● The problem:
Nothing is to be left out; print all the entries exactly.
(Available records Opens)
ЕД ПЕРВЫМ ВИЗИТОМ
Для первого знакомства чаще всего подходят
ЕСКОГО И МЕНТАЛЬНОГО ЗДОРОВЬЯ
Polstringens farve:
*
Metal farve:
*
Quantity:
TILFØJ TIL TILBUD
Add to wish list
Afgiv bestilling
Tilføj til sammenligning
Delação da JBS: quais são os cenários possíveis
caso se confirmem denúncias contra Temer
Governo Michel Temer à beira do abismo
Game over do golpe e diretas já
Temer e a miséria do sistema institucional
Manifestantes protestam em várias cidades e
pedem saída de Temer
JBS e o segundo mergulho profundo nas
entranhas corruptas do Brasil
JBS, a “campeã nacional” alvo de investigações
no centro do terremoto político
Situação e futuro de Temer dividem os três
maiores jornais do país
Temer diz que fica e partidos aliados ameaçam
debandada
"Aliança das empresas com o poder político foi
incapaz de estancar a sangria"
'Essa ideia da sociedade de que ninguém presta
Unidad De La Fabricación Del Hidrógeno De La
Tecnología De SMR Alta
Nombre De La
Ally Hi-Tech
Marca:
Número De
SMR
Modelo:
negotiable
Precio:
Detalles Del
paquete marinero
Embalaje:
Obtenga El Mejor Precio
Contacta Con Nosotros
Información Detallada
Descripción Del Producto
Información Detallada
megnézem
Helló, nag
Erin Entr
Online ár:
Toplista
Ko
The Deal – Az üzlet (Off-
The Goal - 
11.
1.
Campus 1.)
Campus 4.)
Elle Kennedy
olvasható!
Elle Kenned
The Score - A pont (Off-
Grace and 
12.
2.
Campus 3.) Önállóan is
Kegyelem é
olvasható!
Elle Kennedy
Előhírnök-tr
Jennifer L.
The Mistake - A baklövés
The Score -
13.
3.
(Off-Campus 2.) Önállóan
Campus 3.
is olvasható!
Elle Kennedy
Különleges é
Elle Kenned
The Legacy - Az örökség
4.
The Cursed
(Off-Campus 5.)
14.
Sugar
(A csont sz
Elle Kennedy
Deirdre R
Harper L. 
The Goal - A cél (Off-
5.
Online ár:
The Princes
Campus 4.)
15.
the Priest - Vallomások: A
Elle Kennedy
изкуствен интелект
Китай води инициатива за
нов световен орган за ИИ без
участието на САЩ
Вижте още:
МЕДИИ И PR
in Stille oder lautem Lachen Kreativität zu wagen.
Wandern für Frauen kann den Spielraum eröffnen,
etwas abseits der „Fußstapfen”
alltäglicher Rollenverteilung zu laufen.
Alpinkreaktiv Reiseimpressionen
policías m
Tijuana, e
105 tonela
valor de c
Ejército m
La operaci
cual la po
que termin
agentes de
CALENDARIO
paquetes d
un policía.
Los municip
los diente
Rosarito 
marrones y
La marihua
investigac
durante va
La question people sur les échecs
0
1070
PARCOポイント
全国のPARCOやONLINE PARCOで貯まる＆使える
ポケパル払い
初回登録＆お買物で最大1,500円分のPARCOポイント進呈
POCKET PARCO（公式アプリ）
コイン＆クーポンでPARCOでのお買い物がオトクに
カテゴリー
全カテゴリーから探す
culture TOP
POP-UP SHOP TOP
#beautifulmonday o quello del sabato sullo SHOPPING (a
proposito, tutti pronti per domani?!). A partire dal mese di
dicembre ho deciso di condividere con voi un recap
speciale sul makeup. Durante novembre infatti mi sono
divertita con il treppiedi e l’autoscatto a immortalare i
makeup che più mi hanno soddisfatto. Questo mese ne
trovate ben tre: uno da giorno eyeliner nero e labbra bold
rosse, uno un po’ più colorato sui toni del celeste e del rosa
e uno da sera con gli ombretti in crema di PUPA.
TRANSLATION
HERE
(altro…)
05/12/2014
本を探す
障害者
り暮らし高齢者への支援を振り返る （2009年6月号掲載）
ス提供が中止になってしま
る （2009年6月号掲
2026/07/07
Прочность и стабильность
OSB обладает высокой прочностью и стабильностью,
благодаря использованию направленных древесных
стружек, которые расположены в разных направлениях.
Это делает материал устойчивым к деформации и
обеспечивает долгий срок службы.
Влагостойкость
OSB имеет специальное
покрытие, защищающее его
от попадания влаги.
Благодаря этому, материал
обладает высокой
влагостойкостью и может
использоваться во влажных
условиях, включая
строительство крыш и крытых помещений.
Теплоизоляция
(Available records Closes)
● Answer for the task:
ЕД ПЕРВЫМ ВИЗИТОМ
Для первого знакомства чаще всего подходят
ЕСКОГО И МЕНТАЛЬНОГО ЗДОРОВЬЯ
Polstringens farve:
*
Metal farve:
*
Quantity:
TILFØJ TIL TILBUD
Add to wish list
Afgiv bestilling
Tilføj til sammenligning
Delação da JBS: quais são os cenários possíveis
caso se confirmem denúncias contra Temer
Governo Michel Temer à beira do abismo
Game over do golpe e diretas já
Temer e a miséria do sistema institucional
Manifestantes protestam em várias cidades e
pedem saída de Temer
JBS e o segundo mergulho profundo nas
entranhas corruptas do Brasil
JBS, a “campeã nacional” alvo de investigações
no centro do terremoto político
Situação e futuro de Temer dividem os três
maiores jornais do país
Temer diz que fica e partidos aliados ameaçam
debandada
"Aliança das empresas com o poder político foi
incapaz de estancar a sangria"
'Essa ideia da sociedade de que ninguém presta
Unidad De La Fabricación Del Hidrógeno De La
Tecnología De SMR Alta
Nombre De La
Ally Hi-Tech
Marca:
Número De
SMR
Modelo:
negotiable
Precio:
Detalles Del
paquete marinero
Embalaje:
Obtenga El Mejor Precio
Contacta Con Nosotros
Información Detallada
Descripción Del Producto
Información Detallada
megnézem
Helló, nag
Erin Entr
Online ár:
Toplista
Ko
The Deal – Az üzlet (Off-
The Goal - 
11.
1.
Campus 1.)
Campus 4.)
Elle Kennedy
olvasható!
Elle Kenned
The Score - A pont (Off-
Grace and 
12.
2.
Campus 3.) Önállóan is
Kegyelem é
olvasható!
Elle Kennedy
Előhírnök-tr
Jennifer L.
The Mistake - A baklövés
The Score -
13.
3.
(Off-Campus 2.) Önállóan
Campus 3.
is olvasható!
Elle Kennedy
Különleges é
Elle Kenned
The Legacy - Az örökség
4.
The Cursed
(Off-Campus 5.)
14.
Sugar
(A csont sz
Elle Kennedy
Deirdre R
Harper L. 
The Goal - A cél (Off-
5.
Online ár:
The Princes
Campus 4.)
15.
the Priest - Vallomások: A
Elle Kennedy
изкуствен интелект
Китай води инициатива за
нов световен орган за ИИ без
участието на САЩ
Вижте още:
МЕДИИ И PR
in Stille oder lautem Lachen Kreativität zu wagen.
Wandern für Frauen kann den Spielraum eröffnen,
etwas abseits der „Fußstapfen”
alltäglicher Rollenverteilung zu laufen.
Alpinkreaktiv Reiseimpressionen
policías m
Tijuana, e
105 tonela
valor de c
Ejército m
La operaci
cual la po
que termin
agentes de
CALENDARIO
paquetes d
un policía.
Los municip
los diente
Rosarito 
marrones y
La marihua
investigac
durante va
La question people sur les échecs
0
1070
PARCOポイント
全国のPARCOやONLINE PARCOで貯まる＆使える
ポケパル払い
初回登録＆お買物で最大1,500円分のPARCOポイント進呈
POCKET PARCO（公式アプリ）
コイン＆クーポンでPARCOでのお買い物がオトクに
カテゴリー
全カテゴリーから探す
culture TOP
POP-UP SHOP TOP
#beautifulmonday o quello del sabato sullo SHOPPING (a
proposito, tutti pronti per domani?!). A partire dal mese di
dicembre ho deciso di condividere con voi un recap
speciale sul makeup. Durante novembre infatti mi sono
divertita con il treppiedi e l’autoscatto a immortalare i
makeup che più mi hanno soddisfatto. Questo mese ne
trovate ben tre: uno da giorno eyeliner nero e labbra bold
rosse, uno un po’ più colorato sui toni del celeste e del rosa
e uno da sera con gli ombretti in crema di PUPA.
TRANSLATION
HERE
(altro…)
05/12/2014
本を探す
障害者
り暮らし高齢者への支援を振り返る （2009年6月号掲載）
ス提供が中止になってしま
る （2009年6月号掲
2026/07/07
Прочность и стабильность
OSB обладает высокой прочностью и стабильностью,
благодаря использованию направленных древесных
стружек, которые расположены в разных направлениях.
Это делает материал устойчивым к деформации и
обеспечивает долгий срок службы.
Влагостойкость
OSB имеет специальное
покрытие, защищающее его
от попадания влаги.
Благодаря этому, материал
обладает высокой
влагостойкостью и может
использоваться во влажных
условиях, включая
строительство крыш и крытых помещений.
Теплоизоляция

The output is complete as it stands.